Die Kiste war leicht, doch in ihrem Inneren klapperte etwas. Gertrud setzte sich, öffnete den Deckel und fand ein zusammengerolltes Stück Pergament, gebunden mit einer Schnur.

Sie löste sie und entrollte das Papier. Darauf war eine grobe Karte gezeichnet, von Hand, mit Linien, die einem Fluss folgten. Am Rand stand ein einzelnes Wort: Mühlental.


„Das kenne ich“, sagte Anna sofort. „Es liegt zwischen hier und Wernigerode, ein kleines Tal, kaum jemand fährt dort hin.“

„Und warum sollte Margarethe uns dorthin führen?“ fragte Gertrud.

Der Mann zuckte die Schultern. „Mein Vater sagte, manche Geheimnisse sind wie Brot im Ofen. Sie brauchen Zeit, um fertig zu werden. Vielleicht ist jetzt die Zeit.“

Sie bedankten sich und gingen hinaus in die klare Winterluft. Marlo lief voran, als hätte er bereits entschieden, dass sie ins Mühlental mussten.


Auf der Rückfahrt nach Wernigerode hielten sie die Karte zwischen sich. Die Linien waren ungenau, aber deutlich genug, um den Weg zu finden.

„Meinen Sie, der Mann mit der Narbe weiß davon?“ fragte Anna.

„Wenn er Margarethe so gut kannte, dann ja.
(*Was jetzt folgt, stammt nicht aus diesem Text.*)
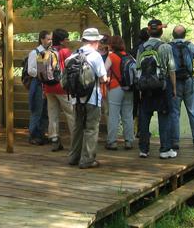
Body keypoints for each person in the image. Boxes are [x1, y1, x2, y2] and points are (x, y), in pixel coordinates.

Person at [68, 28, 108, 169]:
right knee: (91, 128)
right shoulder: (96, 56)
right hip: (92, 98)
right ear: (94, 41)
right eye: (98, 41)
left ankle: (73, 157)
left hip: (75, 99)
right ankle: (87, 160)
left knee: (77, 127)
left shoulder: (73, 55)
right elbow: (103, 78)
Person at [137, 19, 178, 159]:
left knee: (144, 117)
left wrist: (141, 88)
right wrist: (174, 88)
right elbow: (171, 69)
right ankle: (165, 149)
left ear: (148, 31)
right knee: (164, 116)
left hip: (146, 87)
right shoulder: (165, 47)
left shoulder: (141, 47)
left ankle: (143, 149)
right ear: (162, 31)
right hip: (162, 86)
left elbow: (138, 69)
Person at [169, 25, 194, 150]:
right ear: (184, 35)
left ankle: (175, 142)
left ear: (173, 35)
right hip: (189, 81)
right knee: (193, 111)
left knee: (175, 113)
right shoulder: (190, 46)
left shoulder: (168, 47)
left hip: (174, 82)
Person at [43, 29, 75, 151]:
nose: (68, 40)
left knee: (52, 115)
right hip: (62, 88)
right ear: (62, 41)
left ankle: (55, 139)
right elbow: (72, 69)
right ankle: (75, 140)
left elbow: (42, 71)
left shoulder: (47, 51)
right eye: (67, 38)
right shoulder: (66, 51)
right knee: (71, 114)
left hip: (48, 88)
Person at [104, 35, 135, 150]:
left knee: (113, 115)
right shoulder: (129, 56)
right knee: (128, 115)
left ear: (112, 45)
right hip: (129, 88)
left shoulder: (111, 56)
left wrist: (106, 79)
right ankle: (129, 141)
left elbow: (103, 70)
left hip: (115, 88)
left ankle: (112, 142)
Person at [26, 30, 51, 145]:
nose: (50, 41)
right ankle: (33, 135)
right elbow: (30, 70)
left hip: (45, 84)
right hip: (37, 84)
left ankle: (41, 134)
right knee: (37, 110)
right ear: (42, 39)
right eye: (48, 39)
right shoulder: (34, 53)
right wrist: (42, 74)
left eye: (51, 39)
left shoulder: (48, 52)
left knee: (44, 110)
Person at [131, 28, 150, 136]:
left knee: (135, 105)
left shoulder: (135, 48)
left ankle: (133, 130)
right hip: (146, 81)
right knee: (143, 106)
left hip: (135, 81)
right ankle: (141, 130)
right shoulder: (147, 47)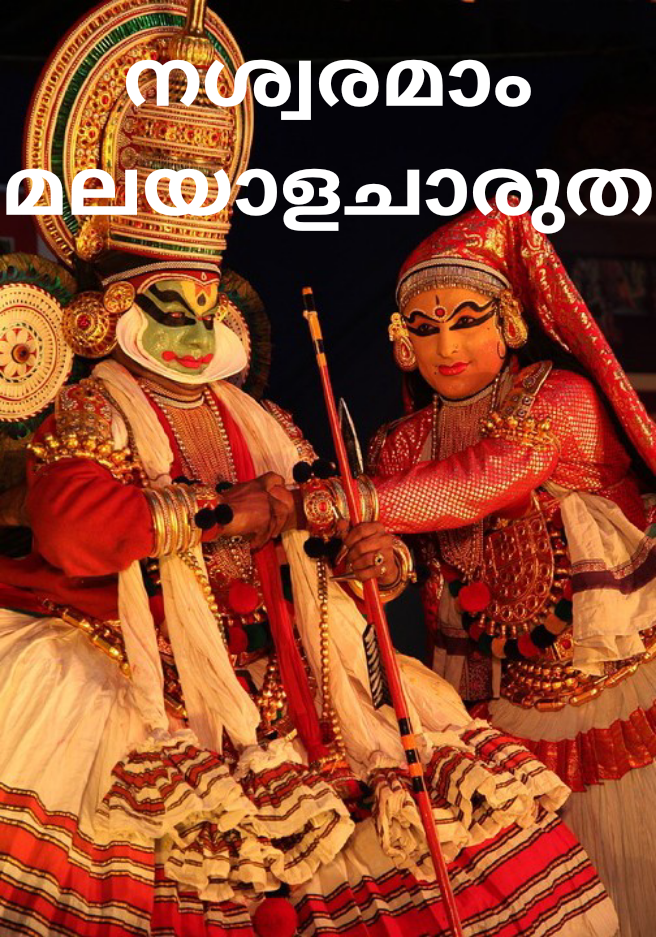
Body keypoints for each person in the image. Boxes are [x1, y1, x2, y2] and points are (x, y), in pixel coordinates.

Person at [0, 2, 619, 934]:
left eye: (204, 304)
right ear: (110, 312)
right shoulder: (97, 406)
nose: (192, 327)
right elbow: (73, 530)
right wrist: (224, 514)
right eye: (166, 304)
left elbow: (317, 533)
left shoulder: (266, 420)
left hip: (291, 684)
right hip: (147, 683)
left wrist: (375, 558)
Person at [365, 201, 656, 937]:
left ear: (510, 323)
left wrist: (343, 500)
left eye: (467, 321)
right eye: (424, 328)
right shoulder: (401, 445)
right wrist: (380, 556)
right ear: (402, 342)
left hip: (616, 680)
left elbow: (492, 476)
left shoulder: (559, 399)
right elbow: (411, 565)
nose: (447, 345)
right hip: (502, 694)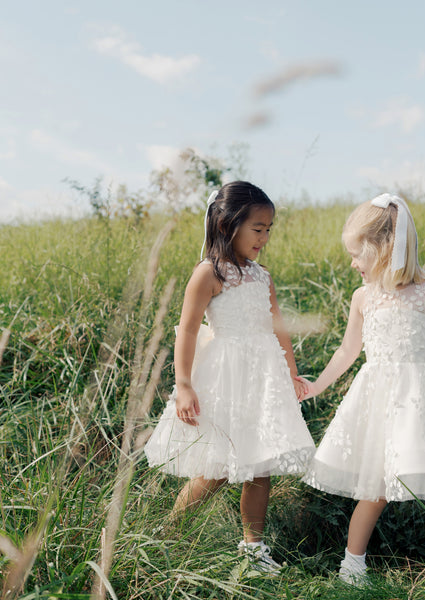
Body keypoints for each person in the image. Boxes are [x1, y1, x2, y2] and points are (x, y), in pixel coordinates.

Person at [298, 193, 425, 584]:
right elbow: (349, 350)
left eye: (357, 254)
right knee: (377, 483)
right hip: (381, 399)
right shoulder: (363, 298)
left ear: (384, 249)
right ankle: (352, 564)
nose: (352, 264)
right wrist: (316, 385)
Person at [145, 181, 315, 573]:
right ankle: (168, 535)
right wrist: (184, 384)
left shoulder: (261, 276)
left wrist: (290, 373)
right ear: (227, 223)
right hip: (226, 377)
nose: (265, 237)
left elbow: (279, 327)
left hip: (264, 377)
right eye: (258, 228)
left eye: (269, 229)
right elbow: (187, 330)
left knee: (261, 465)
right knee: (217, 468)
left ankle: (253, 550)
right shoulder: (209, 272)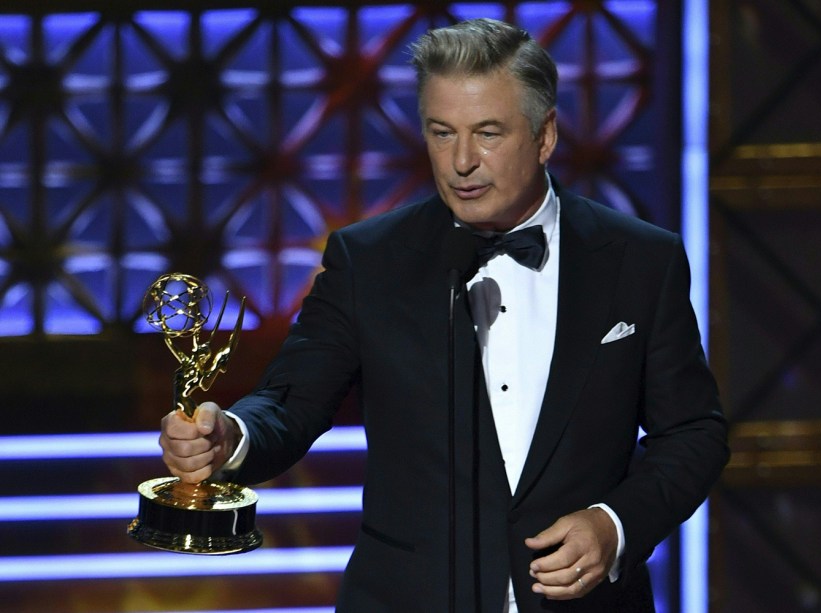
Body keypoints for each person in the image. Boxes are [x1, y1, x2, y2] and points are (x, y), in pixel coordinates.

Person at [159, 18, 729, 612]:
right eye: (441, 132)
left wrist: (615, 525)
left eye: (487, 133)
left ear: (545, 135)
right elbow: (291, 401)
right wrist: (230, 435)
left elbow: (693, 432)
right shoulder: (370, 260)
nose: (461, 161)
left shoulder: (640, 259)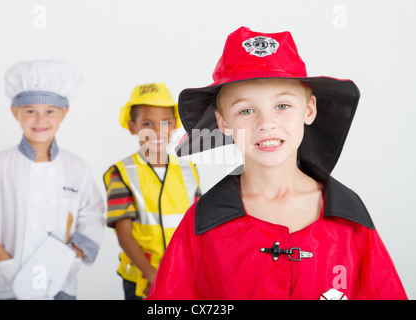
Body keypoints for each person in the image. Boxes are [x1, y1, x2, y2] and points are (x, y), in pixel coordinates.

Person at [147, 27, 408, 300]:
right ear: (224, 123)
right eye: (246, 110)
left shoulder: (348, 217)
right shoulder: (202, 223)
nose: (266, 123)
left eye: (282, 106)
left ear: (308, 110)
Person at [0, 60, 105, 300]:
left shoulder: (76, 167)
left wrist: (70, 256)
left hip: (61, 281)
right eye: (30, 111)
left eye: (50, 111)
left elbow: (93, 214)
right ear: (14, 112)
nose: (40, 120)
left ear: (64, 113)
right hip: (12, 277)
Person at [103, 83, 201, 299]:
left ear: (174, 124)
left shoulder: (188, 170)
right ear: (132, 126)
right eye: (147, 123)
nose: (157, 131)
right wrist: (153, 275)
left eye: (164, 123)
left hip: (183, 275)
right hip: (142, 279)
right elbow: (124, 235)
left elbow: (198, 228)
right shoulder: (122, 174)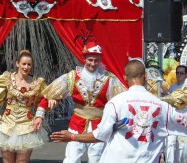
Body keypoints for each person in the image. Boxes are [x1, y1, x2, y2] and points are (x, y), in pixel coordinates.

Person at [50, 59, 187, 163]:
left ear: (125, 77)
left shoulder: (115, 103)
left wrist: (73, 137)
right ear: (145, 76)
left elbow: (100, 135)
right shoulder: (163, 107)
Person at [42, 35, 126, 163]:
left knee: (97, 159)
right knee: (71, 159)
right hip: (77, 124)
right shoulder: (72, 77)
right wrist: (48, 104)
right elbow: (49, 93)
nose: (93, 64)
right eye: (90, 60)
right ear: (84, 59)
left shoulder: (110, 79)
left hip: (100, 125)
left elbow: (123, 100)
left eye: (96, 60)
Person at [0, 49, 50, 163]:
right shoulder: (7, 79)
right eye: (23, 64)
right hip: (6, 125)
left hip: (27, 126)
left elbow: (47, 97)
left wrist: (49, 103)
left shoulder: (37, 83)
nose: (26, 67)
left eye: (29, 64)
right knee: (7, 160)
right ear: (17, 64)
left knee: (23, 161)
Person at [164, 65, 187, 163]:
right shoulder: (172, 87)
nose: (179, 75)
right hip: (172, 124)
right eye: (177, 73)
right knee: (169, 148)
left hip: (183, 125)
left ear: (186, 75)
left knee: (182, 153)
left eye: (181, 73)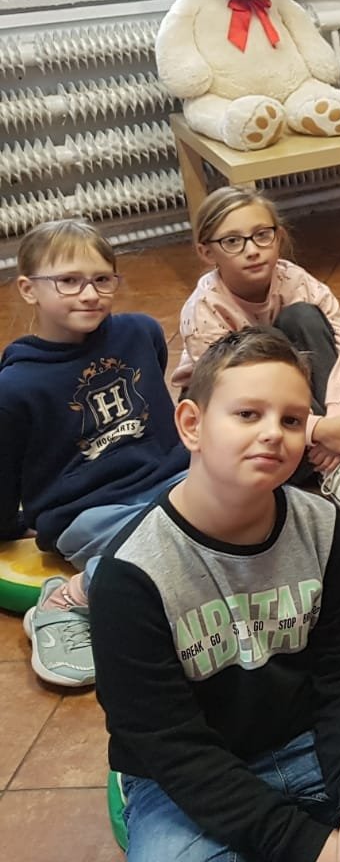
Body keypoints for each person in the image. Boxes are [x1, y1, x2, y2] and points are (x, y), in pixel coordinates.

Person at [91, 326, 340, 862]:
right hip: (188, 770)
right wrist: (309, 845)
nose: (273, 433)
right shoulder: (130, 573)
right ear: (192, 425)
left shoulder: (322, 526)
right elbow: (168, 744)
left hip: (309, 738)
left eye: (292, 420)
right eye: (248, 414)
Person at [0, 219, 189, 688]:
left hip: (175, 481)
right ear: (28, 289)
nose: (89, 294)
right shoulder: (13, 386)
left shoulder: (141, 332)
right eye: (68, 281)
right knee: (174, 549)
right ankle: (65, 602)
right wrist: (9, 527)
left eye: (102, 279)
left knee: (256, 506)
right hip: (89, 510)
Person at [171, 186, 340, 512]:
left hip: (299, 395)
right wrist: (318, 429)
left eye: (262, 235)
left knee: (303, 316)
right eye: (232, 241)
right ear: (207, 252)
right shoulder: (203, 308)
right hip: (239, 405)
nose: (252, 250)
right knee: (259, 342)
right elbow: (233, 394)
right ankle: (334, 463)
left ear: (278, 236)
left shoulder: (295, 279)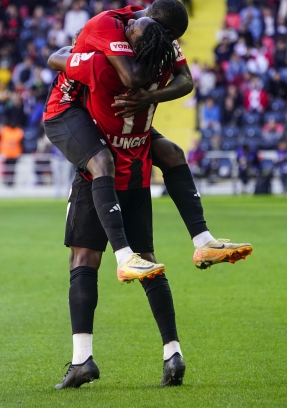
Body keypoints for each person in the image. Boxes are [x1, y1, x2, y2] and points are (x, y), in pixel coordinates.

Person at [44, 0, 252, 279]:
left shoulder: (153, 33)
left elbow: (187, 80)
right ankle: (124, 256)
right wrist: (150, 85)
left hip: (110, 105)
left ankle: (203, 241)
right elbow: (129, 77)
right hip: (74, 108)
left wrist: (152, 95)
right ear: (158, 29)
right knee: (102, 161)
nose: (170, 46)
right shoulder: (109, 29)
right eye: (167, 39)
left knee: (172, 153)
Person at [48, 27, 187, 389]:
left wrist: (80, 50)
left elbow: (58, 60)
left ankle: (82, 360)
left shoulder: (100, 67)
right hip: (137, 164)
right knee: (149, 261)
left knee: (83, 260)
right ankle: (173, 352)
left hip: (100, 174)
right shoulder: (158, 70)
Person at [0, 119, 24, 186]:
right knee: (7, 168)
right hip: (6, 153)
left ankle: (11, 182)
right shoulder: (4, 130)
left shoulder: (19, 131)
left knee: (13, 169)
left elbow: (21, 143)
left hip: (15, 154)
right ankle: (6, 181)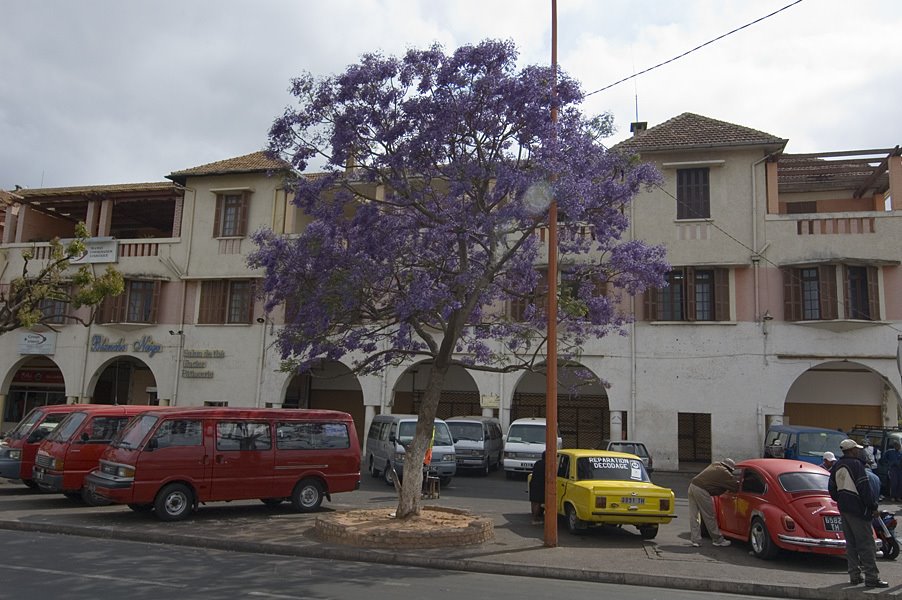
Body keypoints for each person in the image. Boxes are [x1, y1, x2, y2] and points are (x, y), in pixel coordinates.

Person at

Aber er hat uns nichts gesagt. Vielleicht wollte er, dass wir es selbst finden.“

„Oder er wollte, dass wir es gar nicht finden.“

Gertrud schwieg. In ihrem Bauch mischte sich Vorfreude mit einem Anflug von Furcht.


Am Abend legten sie die Karte in die Kiste mit den Rezepten und den Briefen. Der Schnee fiel nun dichter, und das Licht der Backstube war das einzige in der Straße.

Gertrud setzte sich an den Tisch, Marlo zu ihren Füßen, und spürte, dass der Weg ins Mühlental nicht nur Antworten bringen würde. Er würde auch Fragen aufwerfen, die sie vielleicht nie stellen wollte.

Draußen heulte der Wind, als wollte er ihnen sagen, dass die nächste Etappe näher war, als sie dachten.